## TASK ITEM
Reproduction without pictures: print every entry precisely as written.

## PROVIDED RECORDS
'''
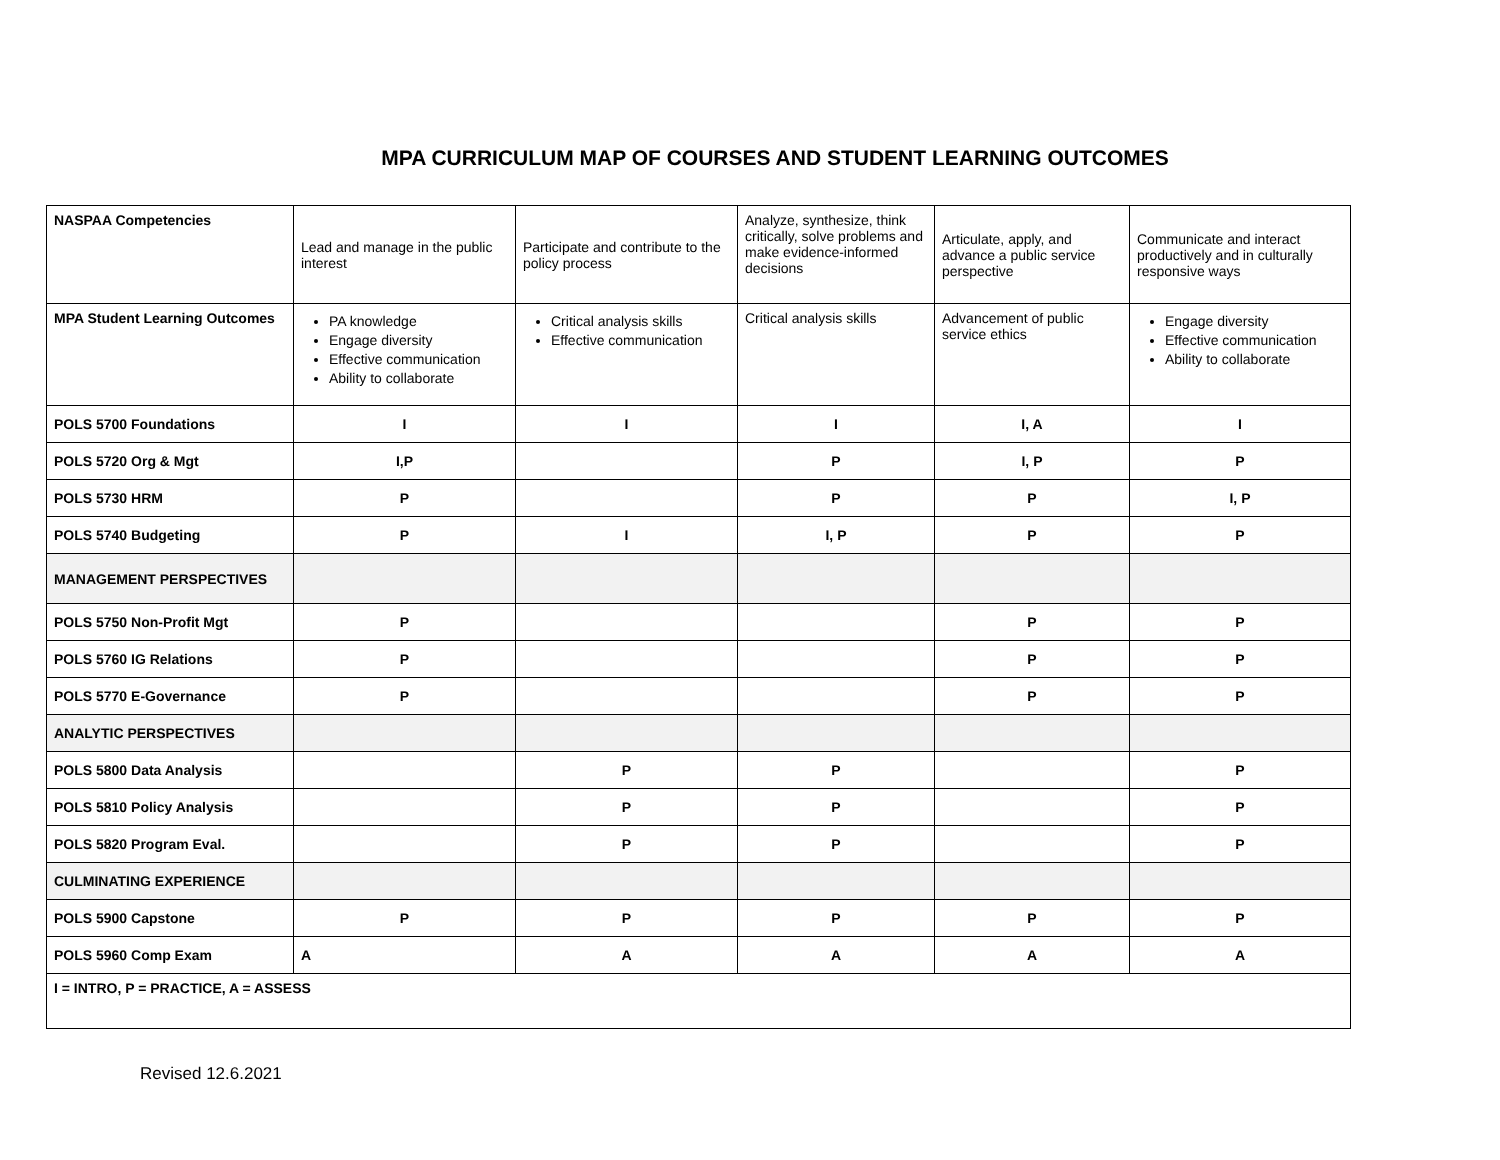MPA CURRICULUM MAP OF COURSES AND STUDENT LEARNING OUTCOMES
| NASPAA Competencies | Lead and manage in the public interest | Participate and contribute to the policy process | Analyze, synthesize, think critically, solve problems and make evidence-informed decisions | Articulate, apply, and advance a public service perspective | Communicate and interact productively and in culturally responsive ways |
| MPA Student Learning Outcomes | PA knowledge Engage diversity Effective communication Ability to collaborate | Critical analysis skills Effective communication | Critical analysis skills | Advancement of public service ethics | Engage diversity Effective communication Ability to collaborate |
| POLS 5700 Foundations | I | I | I | I, A | I |
| POLS 5720 Org & Mgt | I,P | | P | I, P | P |
| POLS 5730 HRM | P | | P | P | I, P |
| POLS 5740 Budgeting | P | I | I, P | P | P |
| MANAGEMENT PERSPECTIVES | | | | | |
| POLS 5750 Non-Profit Mgt | P | | | P | P |
| POLS 5760 IG Relations | P | | | P | P |
| POLS 5770 E-Governance | P | | | P | P |
| ANALYTIC PERSPECTIVES | | | | | |
| POLS 5800 Data Analysis | | P | P | | P |
| POLS 5810 Policy Analysis | | P | P | | P |
| POLS 5820 Program Eval. | | P | P | | P |
| CULMINATING EXPERIENCE | | | | | |
| POLS 5900 Capstone | P | P | P | P | P |
| POLS 5960 Comp Exam | A | A | A | A | A |
| I = INTRO, P = PRACTICE, A = ASSESS | | | | | |
Revised 12.6.2021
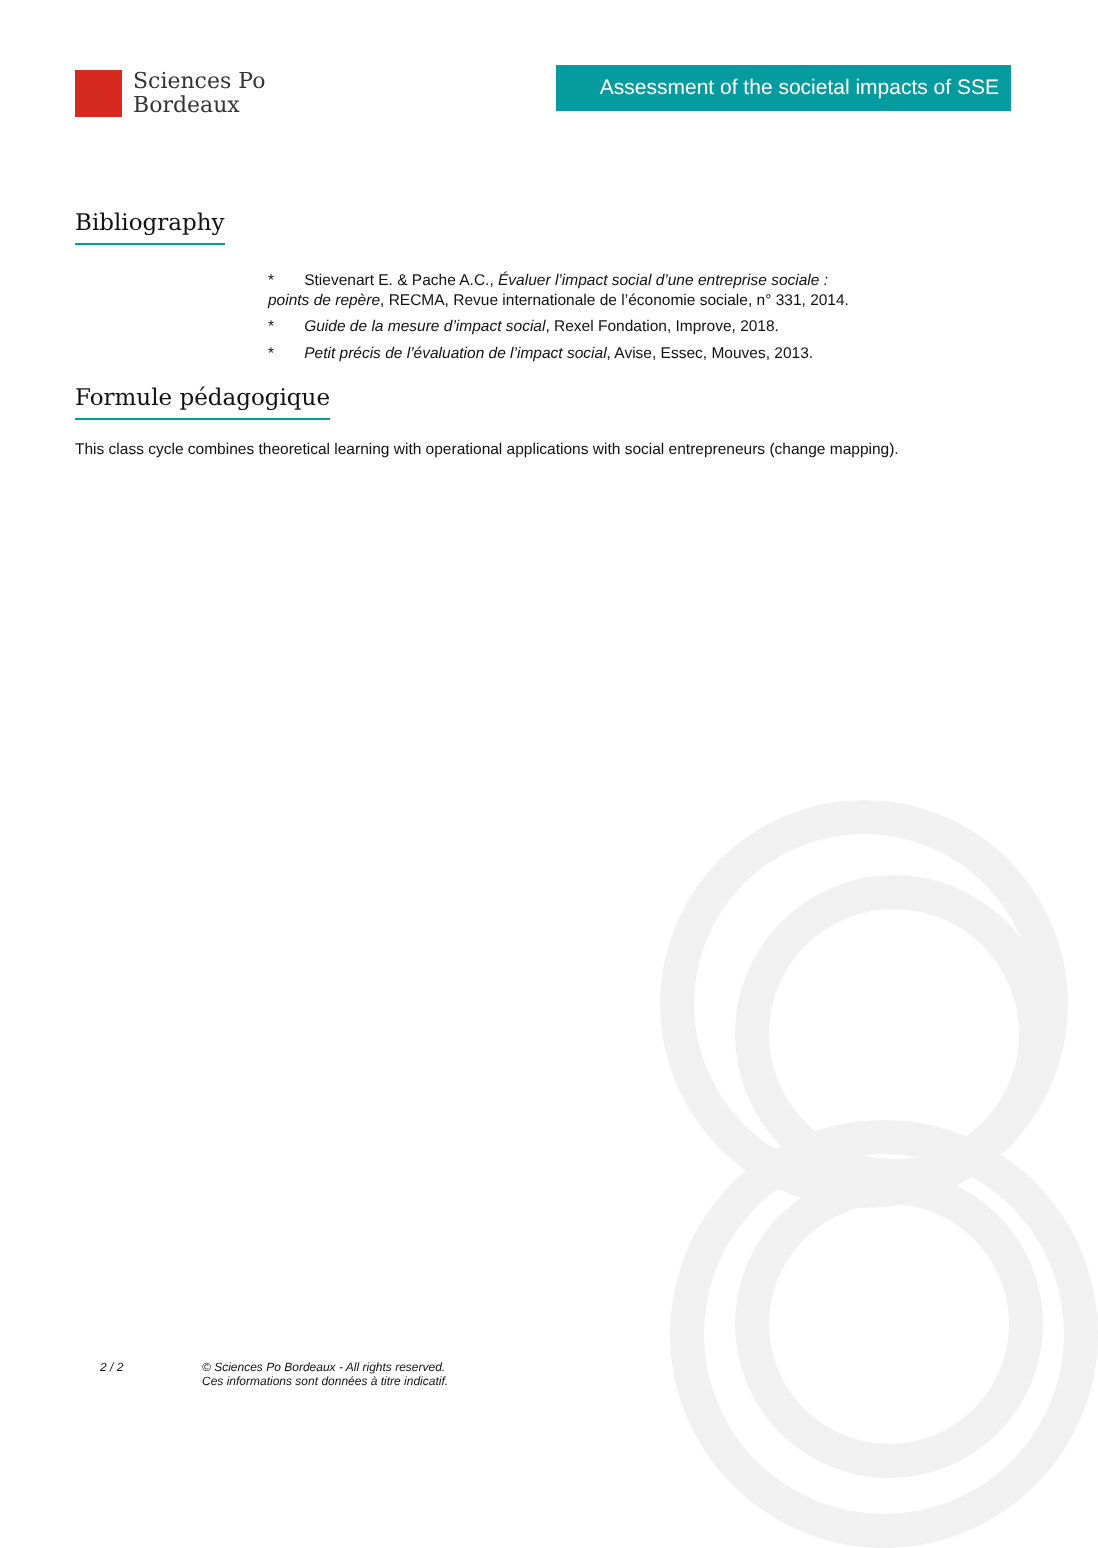Sciences Po
Bordeaux
Assessment of the societal impacts of SSE
Bibliography
* Stievenart E. & Pache A.C., Évaluer l’impact social d’une entreprise sociale : points de repère, RECMA, Revue internationale de l’économie sociale, n° 331, 2014.
* Guide de la mesure d’impact social, Rexel Fondation, Improve, 2018.
* Petit précis de l’évaluation de l’impact social, Avise, Essec, Mouves, 2013.
Formule pédagogique
This class cycle combines theoretical learning with operational applications with social entrepreneurs (change mapping).
2 / 2 © Sciences Po Bordeaux - All rights reserved.
Ces informations sont données à titre indicatif.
'''
## RESULT FOR THIS TASK
MPA CURRICULUM MAP OF COURSES AND STUDENT LEARNING OUTCOMES
| NASPAA Competencies | Lead and manage in the public interest | Participate and contribute to the policy process | Analyze, synthesize, think critically, solve problems and make evidence-informed decisions | Articulate, apply, and advance a public service perspective | Communicate and interact productively and in culturally responsive ways |
| MPA Student Learning Outcomes | PA knowledge Engage diversity Effective communication Ability to collaborate | Critical analysis skills Effective communication | Critical analysis skills | Advancement of public service ethics | Engage diversity Effective communication Ability to collaborate |
| POLS 5700 Foundations | I | I | I | I, A | I |
| POLS 5720 Org & Mgt | I,P | | P | I, P | P |
| POLS 5730 HRM | P | | P | P | I, P |
| POLS 5740 Budgeting | P | I | I, P | P | P |
| MANAGEMENT PERSPECTIVES | | | | | |
| POLS 5750 Non-Profit Mgt | P | | | P | P |
| POLS 5760 IG Relations | P | | | P | P |
| POLS 5770 E-Governance | P | | | P | P |
| ANALYTIC PERSPECTIVES | | | | | |
| POLS 5800 Data Analysis | | P | P | | P |
| POLS 5810 Policy Analysis | | P | P | | P |
| POLS 5820 Program Eval. | | P | P | | P |
| CULMINATING EXPERIENCE | | | | | |
| POLS 5900 Capstone | P | P | P | P | P |
| POLS 5960 Comp Exam | A | A | A | A | A |
| I = INTRO, P = PRACTICE, A = ASSESS | | | | | |
Revised 12.6.2021
Sciences Po
Bordeaux
Assessment of the societal impacts of SSE
Bibliography
* Stievenart E. & Pache A.C., Évaluer l’impact social d’une entreprise sociale : points de repère, RECMA, Revue internationale de l’économie sociale, n° 331, 2014.
* Guide de la mesure d’impact social, Rexel Fondation, Improve, 2018.
* Petit précis de l’évaluation de l’impact social, Avise, Essec, Mouves, 2013.
Formule pédagogique
This class cycle combines theoretical learning with operational applications with social entrepreneurs (change mapping).
2 / 2 © Sciences Po Bordeaux - All rights reserved.
Ces informations sont données à titre indicatif.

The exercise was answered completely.